Conseguiremos promover uma reforma administrativa verdadeira, que torne o Estado menos pesado e mais eficiente?
Baixar juros? Vencer a criminalidade? Proporcionar segurança jurídica e previsibilidade às empresas? Reduzir o Custo Brasil? E agregar excelência à educação pública, elevando produtividade, inclusão social e capacidade de competir num mundo que se desenha turbulento, veloz e cada vez menos tolerante com países que insistem em errar?
Em Dickens, Scrooge descobre que ainda há tempo. Entende que o futuro só é ruim quando decidimos não o transformar. Ao amanhecer do Natal, aquele homem bruto, rabugento, solitário, sovina e incapaz de empatia abre a janela, percebe algumas virtudes da vida e decide mudar.
O Brasil também pode exorcizar seus fantasmas e aprender com eles. Temos recursos naturais abundantes, um mercado interno dinâmico, capacidade empreendedora admirável, criatividade farta, setores econômicos, como a indústria, bem estruturados e uma sociedade que nunca desistiu de sonhar grande. Devemos e merecemos nos tornar a potência que sempre nos prometeram que seríamos.

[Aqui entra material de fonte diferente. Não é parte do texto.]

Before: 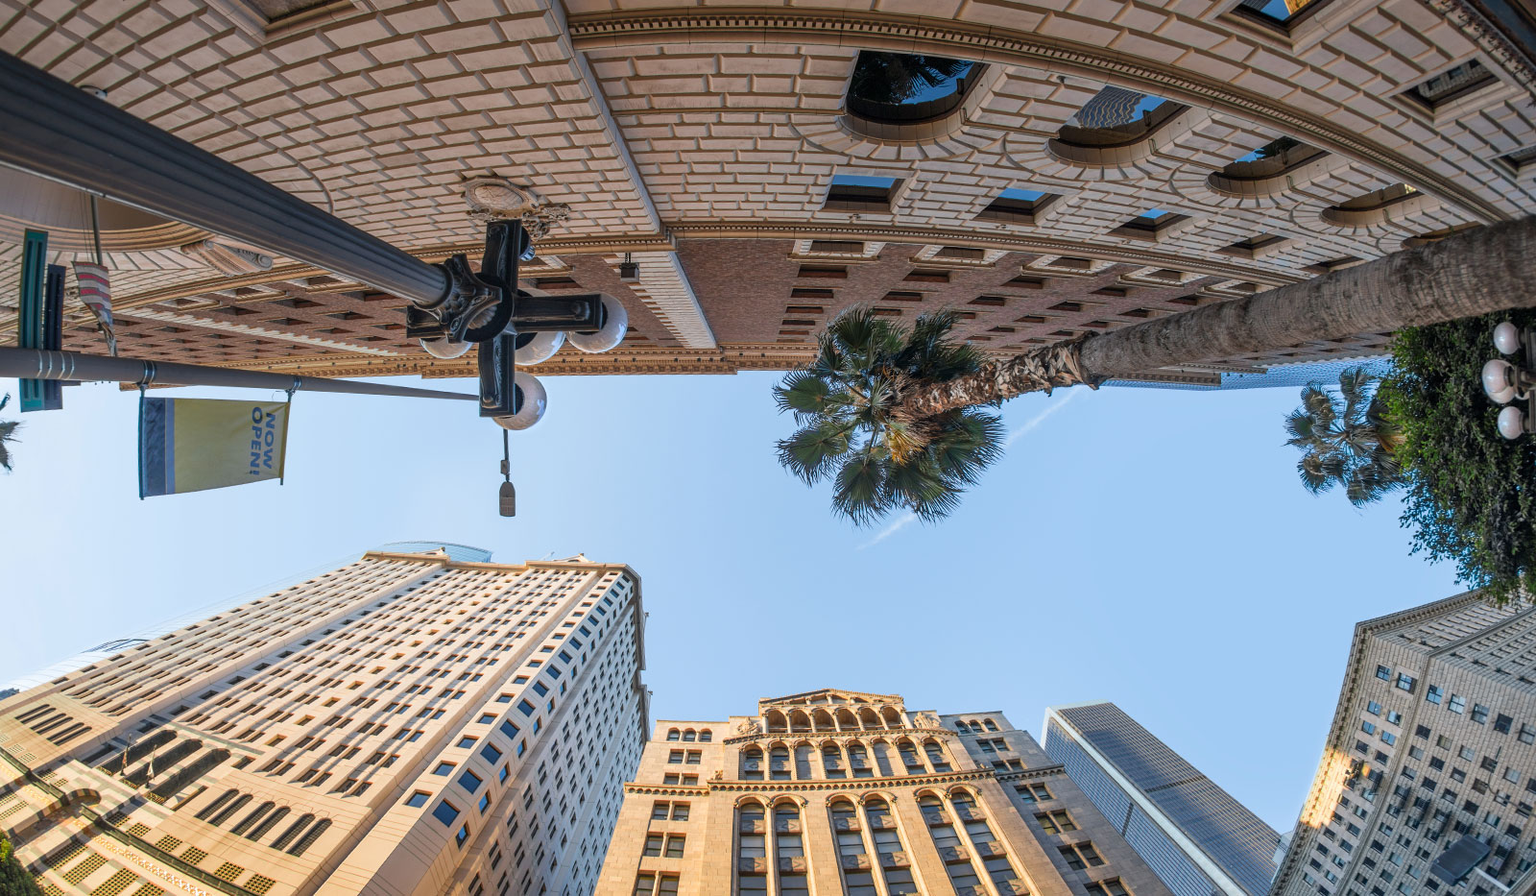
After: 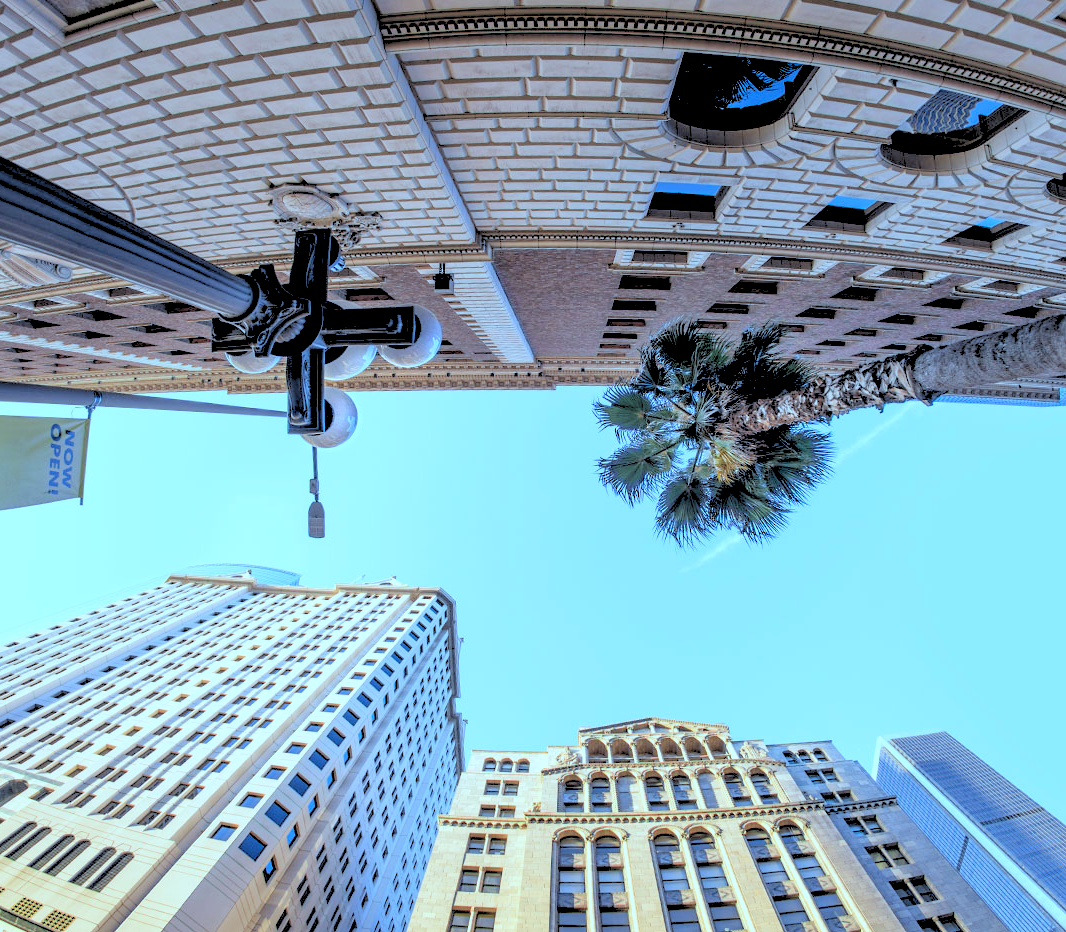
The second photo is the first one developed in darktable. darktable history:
color calibration: illuminant as shot in camera, x 0.379, y 0.396, temperature 4138.76 K
color balance: mode lift, gamma, gain (sRGB), lift [0.997, 0.979, 1.021, 1.011], gamma [1, 1.084, 0.916, 0.998], gain [1, 0.87, 1.13, 1.101], contrast 4.55%, contrast fulcrum 38.24%, output saturation 104.09%
crop and rotate: left 13.342%, right 19.991%
rgb levels: levels [[0.027, 0.429, 0.996], [0, 0.5, 1], [0, 0.5, 1]]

Entretanto, essa conquista exige muito esforço e um propósito renovado de desenvolvimento sustentável. O futuro que desejamos implica a coragem de enxergar, a lucidez de escolher e a vontade política de agir. Precisamos enfrentar e vencer os desafios. Caso contrário, nossos fantasmas seguirão voltando, a cada dezembro, para cobrar o preço da omissão.
*Rafael Cervone é presidente do Centro das Indústrias do Estado de São Paulo (Ciesp) e primeiro vice-presidente da Federação das Indústrias do Estado de São Paulo (Fiesp).